WHAT YOU ARE ASKED TO DO: Make an exact copy of each entry, leaving out every picture.

+++ DATA IN THIS EXERCISE +++

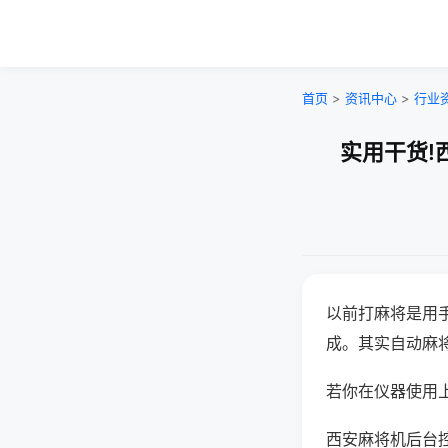
首页
>
资讯中心
>
行业
实用干货!
以前打麻将是用
成。其实自动麻
若你在仪器使用上
西安麻将机后台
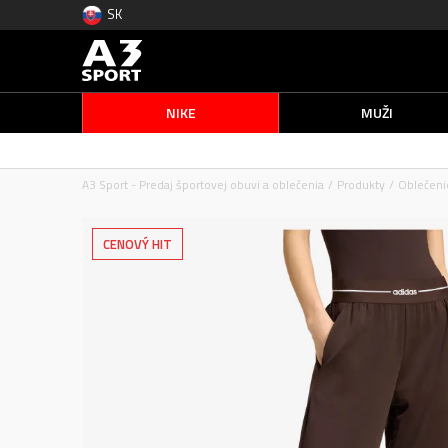
SK
NIKE
MUŽI
A3 Sport - Predaj športovej obuvi a oblečenia
Produkty
Oblečeni
CENOVÝ HIT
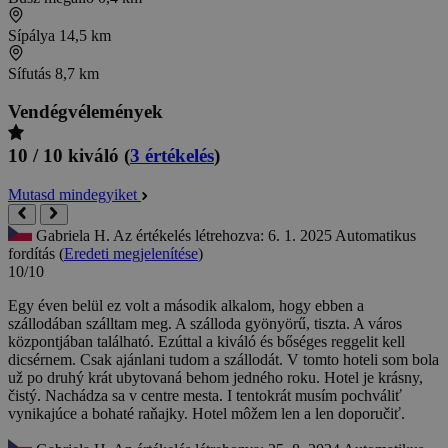
Sípálya
14,5 km
Sífutás
8,7 km
Vendégvélemények
10 / 10
kiváló
(
3 értékelés
)
Mutasd mindegyiket
Gabriela H.
Az értékelés létrehozva: 6. 1. 2025
Automatikus
fordítás (
Eredeti megjelenítése
)
10/10
Egy éven belül ez volt a második alkalom, hogy ebben a
szállodában szálltam meg. A szálloda gyönyörű, tiszta. A város
központjában található. Ezúttal a kiváló és bőséges reggelit kell
dicsérnem. Csak ajánlani tudom a szállodát.
V tomto hoteli som bola
už po druhý krát ubytovaná behom jedného roku. Hotel je krásny,
čistý. Nachádza sa v centre mesta. I tentokrát musím pochváliť
vynikajúce a bohaté raňajky. Hotel môžem len a len doporučiť.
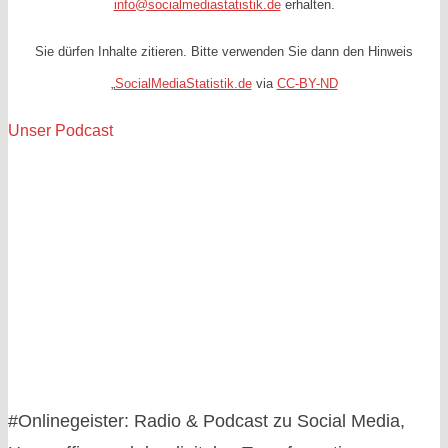
info@socialmediastatistik.de
erhalten.
Sie dürfen Inhalte zitieren. Bitte verwenden Sie dann den Hinweis
„
SocialMediaStatistik.de
via
CC-BY-ND
Unser Podcast
#Onlinegeister: Radio & Podcast zu Social Media,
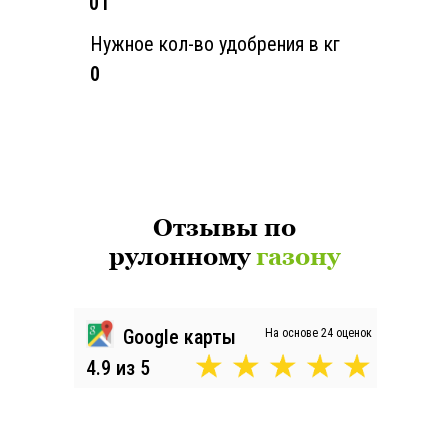
0
₸
Нужное кол-во удобрения в кг
0
Отзывы по
рулонному
газону
Google карты
На основе 24 оценок
4.9 из 5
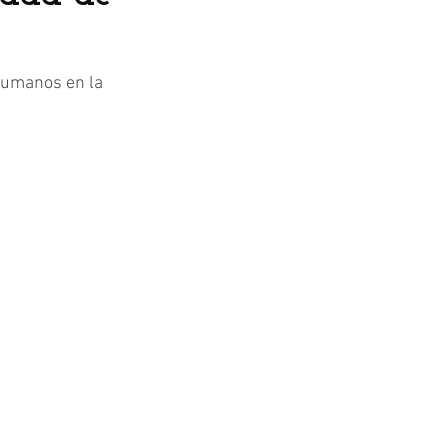
humanos en la 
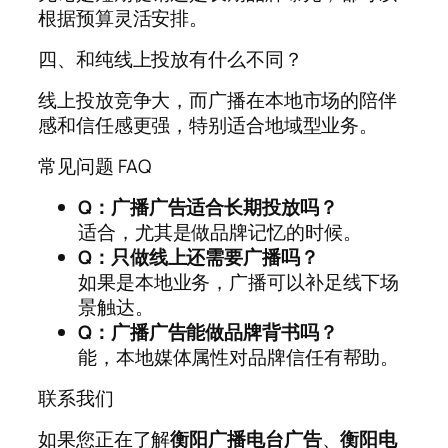
根据预算灵活安排。
四、和纯线上投放有什么不同？
线上投放竞争大，而广播在本地市场的陪伴
感和信任感更强，特别适合地域型业务。
常见问题 FAQ
Q：广播广告适合长期投放吗？
适合，尤其是做品牌记忆的时候。
Q：只做线上还需要广播吗？
如果是本地业务，广播可以补足线下场
景触达。
Q：广播广告能做品牌背书吗？
能，本地媒体属性对品牌信任有帮助。
联系我们
如果您正在了解
衡阳广播电台广告
、
衡阳电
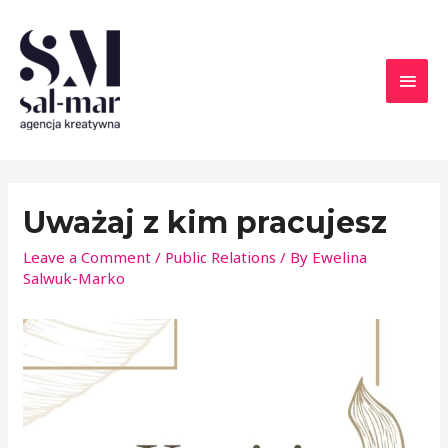
Uważaj z kim pracujesz
Leave a Comment
/
Public Relations
/ By
Ewelina
Salwuk-Marko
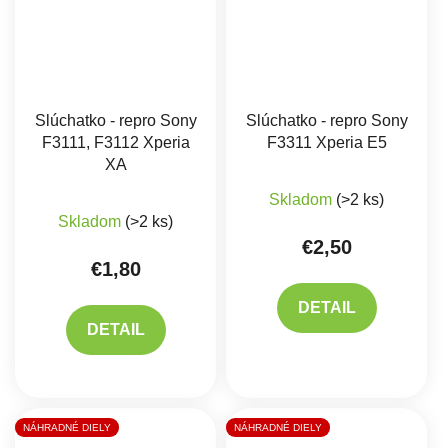
Slúchatko - repro Sony
Slúchatko - repro Sony
F3111, F3112 Xperia
F3311 Xperia E5
XA
Skladom
(>2 ks)
Skladom
(>2 ks)
€2,50
€1,80
DETAIL
DETAIL
NÁHRADNÉ DIELY
NÁHRADNÉ DIELY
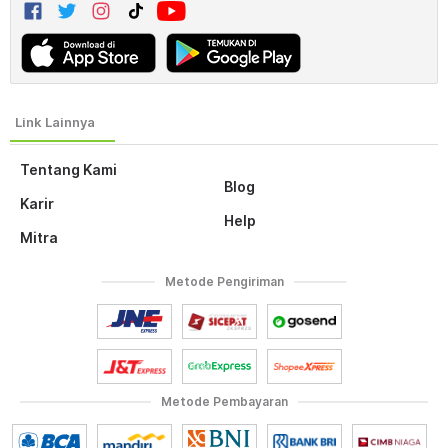
Tentang Kami
Blog
Karir
Help
Mitra
Metode Pengiriman
Metode Pembayaran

+++

THE ANSWER:
首页
>
资讯中心
>
行业
实用干货!
以前打麻将是用
成。其实自动麻
若你在仪器使用上
西安麻将机后台
SK
NIKE
MUŽI
A3 Sport - Predaj športovej obuvi a oblečenia
Produkty
Oblečeni
CENOVÝ HIT
Sípálya
14,5 km
Sífutás
8,7 km
Vendégvélemények
10 / 10
kiváló
(
3 értékelés
)
Mutasd mindegyiket
Gabriela H.
Az értékelés létrehozva: 6. 1. 2025
Automatikus
fordítás (
Eredeti megjelenítése
)
10/10
Egy éven belül ez volt a második alkalom, hogy ebben a
szállodában szálltam meg. A szálloda gyönyörű, tiszta. A város
központjában található. Ezúttal a kiváló és bőséges reggelit kell
dicsérnem. Csak ajánlani tudom a szállodát.
V tomto hoteli som bola
už po druhý krát ubytovaná behom jedného roku. Hotel je krásny,
čistý. Nachádza sa v centre mesta. I tentokrát musím pochváliť
vynikajúce a bohaté raňajky. Hotel môžem len a len doporučiť.
info@socialmediastatistik.de
erhalten.
Sie dürfen Inhalte zitieren. Bitte verwenden Sie dann den Hinweis
„
SocialMediaStatistik.de
via
CC-BY-ND
Unser Podcast
#Onlinegeister: Radio & Podcast zu Social Media,
0
₸
Нужное кол-во удобрения в кг
0
Отзывы по
рулонному
газону
Google карты
На основе 24 оценок
4.9 из 5
humanos en la 
根据预算灵活安排。
四、和纯线上投放有什么不同？
线上投放竞争大，而广播在本地市场的陪伴
感和信任感更强，特别适合地域型业务。
常见问题 FAQ
Q：广播广告适合长期投放吗？
适合，尤其是做品牌记忆的时候。
Q：只做线上还需要广播吗？
如果是本地业务，广播可以补足线下场
景触达。
Q：广播广告能做品牌背书吗？
能，本地媒体属性对品牌信任有帮助。
联系我们
如果您正在了解
衡阳广播电台广告
、
衡阳电
Uważaj z kim pracujesz
Leave a Comment
/
Public Relations
/ By
Ewelina
Salwuk-Marko
Slúchatko - repro Sony
Slúchatko - repro Sony
F3111, F3112 Xperia
F3311 Xperia E5
XA
Skladom
(>2 ks)
Skladom
(>2 ks)
€2,50
€1,80
DETAIL
DETAIL
NÁHRADNÉ DIELY
NÁHRADNÉ DIELY
Tentang Kami
Blog
Karir
Help
Mitra
Metode Pengiriman
Metode Pembayaran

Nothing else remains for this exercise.